------ EXTRACTED TEXT ------

2014 Bold Predictions: Red Sox fall back to the pack

The Sports Xchange
The SportsXchange

Boston erased a miserable 2012 season by rolling through the American League East and claiming an eighth World Series title and third in 10 seasons.
The Red Sox approach -- chemistry and character -- to winning could be mimicked by other teams, but not the rival Yankees, who invested $240-plus million in player salaries while allowing second baseman Robinson Cano to flee in free agency to Seattle.
With the hot stove cooled and the final month of winter before spring training reporting dates, The Sports Xchange polled its 30 writers for a bold prediction on all 30 MLB teams.

Arizona Diamondbacks: New left fielder Mark Trumbo averaged 31 home runs over his first full three major league seasons, and a move to more hitter-friendly Chase Field helps. New closer Addison Reed also plugs a hole, but the key to the Diamondbacks' resurgence is a relatively injury-free year from major producers on both sides of the ball. Management OK'd a nine-figure payroll, the highest in team history, and the payout results in a playoff contender.
Colorado Rockies: After three consecutive losing seasons, the Rockies finally play meaningful September games. Newly acquired left-hander Brett Anderson gives Rockies a fourth dependable starter. The bench is better. The bullpen is deeper and more physical, and first baseman Justin Morneau lengthens the lineup and takes advantage of hitting at Coors Field. Center fielder Carlos Gonzalez and shortstop Troy Tulowitzki bounce back from injury-plagued seasons to keep Colorado competitive.
Los Angeles Dodgers: The Dodgers enter the season juggling four frontline outfielders -- Matt Kemp, Andre Ethier, Carl Crawford and Yasiel Puig. That quartet will make a combined $58.75 million in 2014 with egos every bit as super-sized. The odds of all four making it through the season healthy, happy and productive are slim. One of the four will be playing elsewhere by the end of the season.
San Diego Padres: The Padres made gains this winter, and they could finish in the black and in the hunt for a wild-card berth. Left-handed hitter Seth Smith provides a big boost for an offense that struggled against right-handed pitching in 2013. The rotation and bullpen are stronger with the additions of right-handers Josh Johnson (if healthy) and Joaquin Benoit.
San Francisco Giants: If they're on the every-other-year routine, things look rosy in 2014. The Giants won the World Series in 2010 and 2012 but failed to reach the playoffs in 2011 and 2013. Winning another championship is a bit much to ask, but reaching the playoffs (at least as a wild card) is realistic for a team that added pitcher Tim Hudson and left fielder Michael Morse.

------ EXTRACTED DATA ------

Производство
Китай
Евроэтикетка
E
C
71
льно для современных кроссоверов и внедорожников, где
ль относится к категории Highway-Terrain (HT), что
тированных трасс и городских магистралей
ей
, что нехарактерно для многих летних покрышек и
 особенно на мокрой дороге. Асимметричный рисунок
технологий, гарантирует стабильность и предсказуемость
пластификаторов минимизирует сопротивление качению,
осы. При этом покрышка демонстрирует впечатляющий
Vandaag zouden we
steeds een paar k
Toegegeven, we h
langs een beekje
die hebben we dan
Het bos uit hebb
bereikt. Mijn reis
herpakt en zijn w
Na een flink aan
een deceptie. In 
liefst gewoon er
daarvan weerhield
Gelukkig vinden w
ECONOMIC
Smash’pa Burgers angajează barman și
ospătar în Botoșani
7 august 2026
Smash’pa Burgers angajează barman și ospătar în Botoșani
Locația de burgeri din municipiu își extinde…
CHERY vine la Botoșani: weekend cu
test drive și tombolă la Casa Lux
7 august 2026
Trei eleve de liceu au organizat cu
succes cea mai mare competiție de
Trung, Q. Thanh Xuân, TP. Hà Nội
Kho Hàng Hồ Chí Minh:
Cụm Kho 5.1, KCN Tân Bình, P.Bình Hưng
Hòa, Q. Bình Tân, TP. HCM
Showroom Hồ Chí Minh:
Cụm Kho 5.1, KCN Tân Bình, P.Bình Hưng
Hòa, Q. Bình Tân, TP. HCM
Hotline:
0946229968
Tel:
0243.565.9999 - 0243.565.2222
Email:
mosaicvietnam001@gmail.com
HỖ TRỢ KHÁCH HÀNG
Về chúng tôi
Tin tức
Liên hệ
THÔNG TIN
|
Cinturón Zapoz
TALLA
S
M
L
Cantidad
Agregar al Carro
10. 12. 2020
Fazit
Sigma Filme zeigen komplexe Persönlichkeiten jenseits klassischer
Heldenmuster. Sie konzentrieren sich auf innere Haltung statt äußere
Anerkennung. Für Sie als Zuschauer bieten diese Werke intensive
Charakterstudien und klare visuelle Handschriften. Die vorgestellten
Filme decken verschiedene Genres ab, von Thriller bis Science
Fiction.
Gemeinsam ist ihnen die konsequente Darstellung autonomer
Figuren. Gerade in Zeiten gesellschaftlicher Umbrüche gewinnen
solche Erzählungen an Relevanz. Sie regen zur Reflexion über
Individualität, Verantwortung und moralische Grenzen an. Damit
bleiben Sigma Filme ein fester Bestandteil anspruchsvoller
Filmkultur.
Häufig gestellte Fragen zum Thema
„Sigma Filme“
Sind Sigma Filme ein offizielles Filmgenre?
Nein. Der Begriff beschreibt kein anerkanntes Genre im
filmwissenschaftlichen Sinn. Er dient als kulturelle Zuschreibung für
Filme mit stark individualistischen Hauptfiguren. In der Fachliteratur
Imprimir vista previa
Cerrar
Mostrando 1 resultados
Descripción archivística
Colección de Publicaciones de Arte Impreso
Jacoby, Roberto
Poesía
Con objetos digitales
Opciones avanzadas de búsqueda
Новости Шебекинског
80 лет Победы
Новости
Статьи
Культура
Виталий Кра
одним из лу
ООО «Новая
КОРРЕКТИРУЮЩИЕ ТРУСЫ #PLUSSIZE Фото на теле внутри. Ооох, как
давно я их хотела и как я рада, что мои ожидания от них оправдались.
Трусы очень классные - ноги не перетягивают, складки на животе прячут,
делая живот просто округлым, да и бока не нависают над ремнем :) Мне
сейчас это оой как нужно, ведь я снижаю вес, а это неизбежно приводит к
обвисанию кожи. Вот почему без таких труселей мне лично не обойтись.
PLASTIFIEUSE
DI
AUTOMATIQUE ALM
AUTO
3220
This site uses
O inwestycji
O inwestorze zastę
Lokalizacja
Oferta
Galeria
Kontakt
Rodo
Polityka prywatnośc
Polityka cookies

------

EXERCISE 1:
Using the bold predictions article, decide whether each statement agrees with it, answering yes or no and quoting the deciding words: (a) The Diamondbacks' payroll is the highest in team history. (b) The Rockies come off two consecutive losing seasons. (c) The Giants won the World Series in 2011.
EXERCISE 2:
According to the bold predictions article, what combined amount will the Dodgers' four frontline outfielders make in 2014?
EXERCISE 3:
Continue the bold predictions article past its last sentence.

TASK RESULT 1:
(a) Yes: "Management OK'd a nine-figure payroll, the highest in team history"
(b) No: "After three consecutive losing seasons"
(c) No: "The Giants won the World Series in 2010 and 2012 but failed to reach the playoffs in 2011 and 2013"

TASK RESULT 2:
$58.75 million.

TASK RESULT 3:
Chicago Cubs: Despite the grand rebuilding plan, the Cubs roll out the worst major league roster in the three years of the Theo Epstein regime. The trade last summer of left fielder Alfonso Soriano left the team without an offensive threat, especially with Anthony Rizzo and Starlin Castro both taking steps. The Cubs can't sign ace pitcher Jeff Samardzija and end up trading him, and they surpass the 100-loss mark for the second time in three seasons.
Cincinnati Reds: New manager Bryan Price inherits a job with a high bar for success. The Reds won 90 or more games three of last four years, but each time they failed to get out of the first round of the postseason. Cincinnati lost leadoff man Shin-Soo Choo to free agency and likely will lose start Bronson Arroyo as well. For Price to be successful, the Reds' young players must take the next step, and that is unlikely to occur in 2014.
Milwaukee Brewers: Ryan Braun, now a right fielder after moving from left, returns from his 65-game suspension and puts together one of his best seasons, proving he can play clean. However, the Brewers founder, and they trade Braun at the July 31 deadline, ridding themselves of more than $100 million in salary as well as the stigma of having the "face of the franchise" be a drug cheat. The move signals an admission by the front office that it is time to rebuild.
Pittsburgh Pirates: The magic of 2013 -- ending a streak of 20 consecutive losing seasons and earning a postseason berth -- won't carry over to 2014. The Pirates failed to build on their momentum this winter. Their biggest acquisition was right-hander Edinson Volquez, whose last good season was 2008. Pittsburgh won't fall below .500, but gaping holes at first base and right field prevent the team from making it make to the postseason.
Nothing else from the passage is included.